8:18 AM Oct 11, 1993

FRANCE WEIGHS LIMITED ACCORD OPTION

Geneva (TWN) -- The French cabinet was due to meet again on Monday to consider the overall situation over the Uruguay Round and evolve a common position.

Last week various ministers, particularly foreign and industry and trade ministers had made some statements that were contradictory, with the industry minister appearing to favour some compromises over agriculture and the foreign minister reiterating French opposition.

After a meeting on Friday which appears to have led to no decision, the meeting Monday is expected to focus on possibilities of arranging a "smaller package" keeping out the more controversial areas (presumably agriculture etc) and concluding the negotiations, while providing for a framework to continue negotiations on other unresolved issues. Such a package is unlikely to find many 'takers' in Geneva.

IPS adds from Paris:

Meanwhile, French farmers are urging their government to block the so-called 'Blair House' agreement on European Community farm trade subsidy cuts as the vexed issue comes up for debate at EC-U.S. talks in Washington this Wednesday.

"We expect our government to exercise its veto powers (at the EC)," said Arnaud, secretary-general of the farmers' group Coordination Rurale, which mounted blockades around the capital in mid-September in protest at the accord.

"Otherwise, it will be total war," he warned. "The reaction of the farmers will be very radical and I do not know any more how they can be controlled."

EC Trade Commissioner Leon Brittan meets U.S. trade representative Mickey Kantor in Washington on Oct. 13 to resolve the GATT issue. In earlier talks in late September, Brittan said that "serious" progress had been made on areas of dispute.

French officials are sceptical that Wednesday's talks will achieve a solution fully acceptable to Paris that will meet U.S. and others' insistence that the long-moribund Uruguay Round is wrapped up by Dec. 15.

"Certainly, talks on agriculture with the Americans have advanced," French Foreign Minister Alain Juppe told journalists this week. "But I have the impression that one is simply searching for token gestures that will save the face of France...Token gestures are not enough...It is not a matter of saving faces, but a matter of obtaining real modifications to Blair House."

But preparing the public for an eventual compromise, French Prime Minister Edouard Balladur has called on all sides to accept that "no one is 100 percent correct".

Arnaud says the collapse of the GATT talks will force a rethink about the consequences of world trade liberalisation and "hopefully, a French veto will oblige people to think twice."

"There is so much at stake for France, for the EC and for everyone, that there must be a real debate that is absent until now," he said. "It is pure madness to make countries, which do not have the same standards of living, compete against one another... We are not against the principles of GATT that there be rules governing international trade. Rules are inevitable, otherwise it will be a jungle out there.. But the principles of GATT have been railroaded by technocrats in favour of an all-out free world trade."

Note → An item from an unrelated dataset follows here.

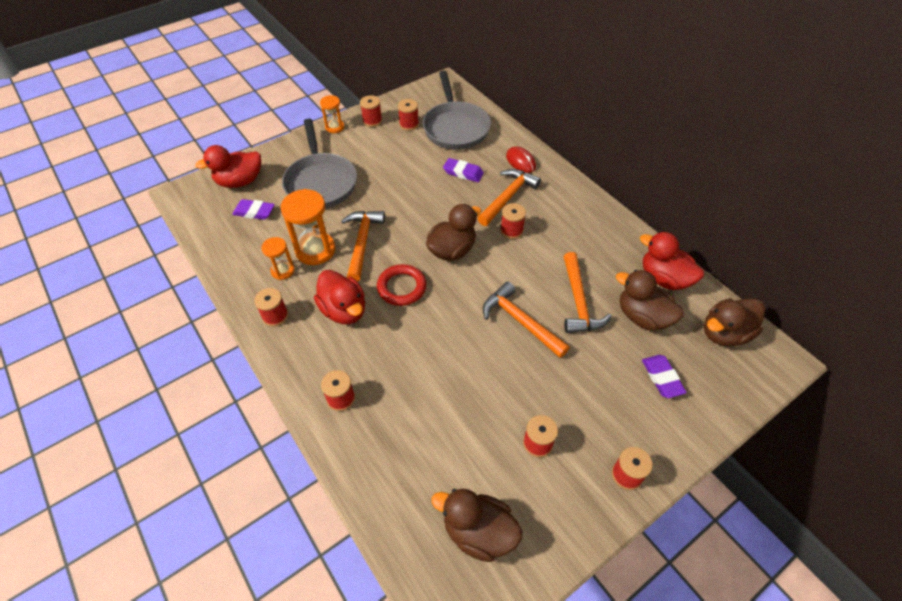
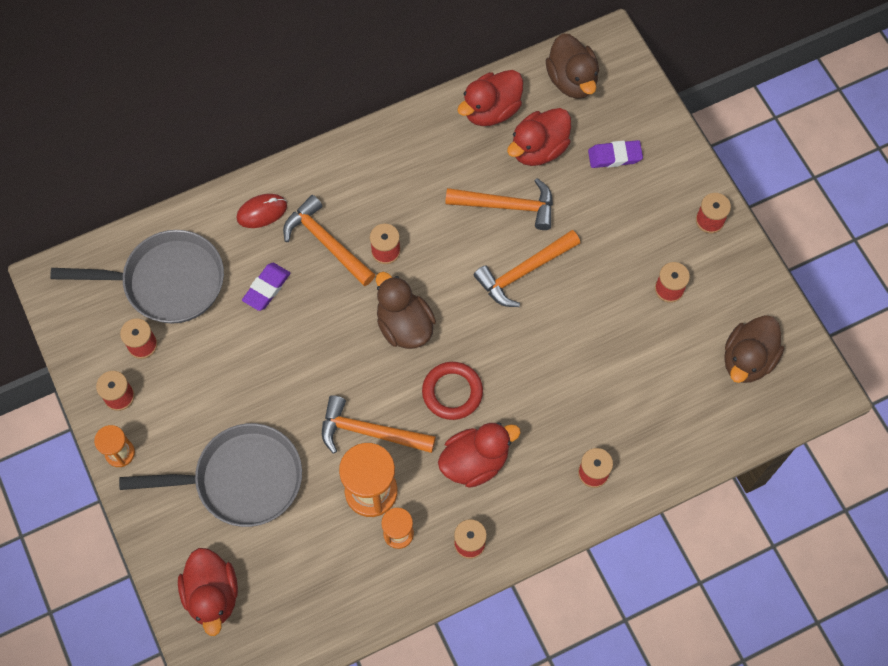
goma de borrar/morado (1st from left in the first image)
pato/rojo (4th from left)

The GATT, he said, saw things only from a financial point of view and did not consider its consequences on the quality of food and the environment. "Things must not be seen only from the commercial aspect," he said.

Mike Ritchie, executive director of the Institute for Agriculture and Trade Policy, based in Minnesota in the United States, dismissed the perception that French farmers are all alone in their opposition to the Blair House and the GATT.

Ritchie says farmers worldwide have met several times to discuss the draft agreement on agriculture drawn up by former GATT director Arthur Dunkel.

During a recent visit to Paris for an international farmers' meeting he said farmers all over the world bank on the French to stop the GATT farm talks and reverse the free trade trend.

"There is opposition worldwide to the GATT, including in the U.S., but for many farmers, seeing the French gives them hope.

"I go to dozens and dozens of farmers' meetings all over the United States and in the world and wherever I go, I am asked: 'Will the French farmers hold out? Will they be able to stop Blair House and the Uruguay Round which will destroy farmers on both sides of the Atlantic Sea and in the Third World?'."

But CAP subsidies have wrought proven havoc in the developing world. The African beef market was self-sufficient during the 1970s, but in the mid-1980s beef importing countries like Nigeria, Cote d'Ivoire, Ghana, Togo and Benin bought cheap EC beef dumped on their markets, crippling the incomes of African farmers. In Burkina Faso alone, EC meat dumping has resulted in a two-thirds decline in prices of local cattle over ten years, say British development charity Christian Aid.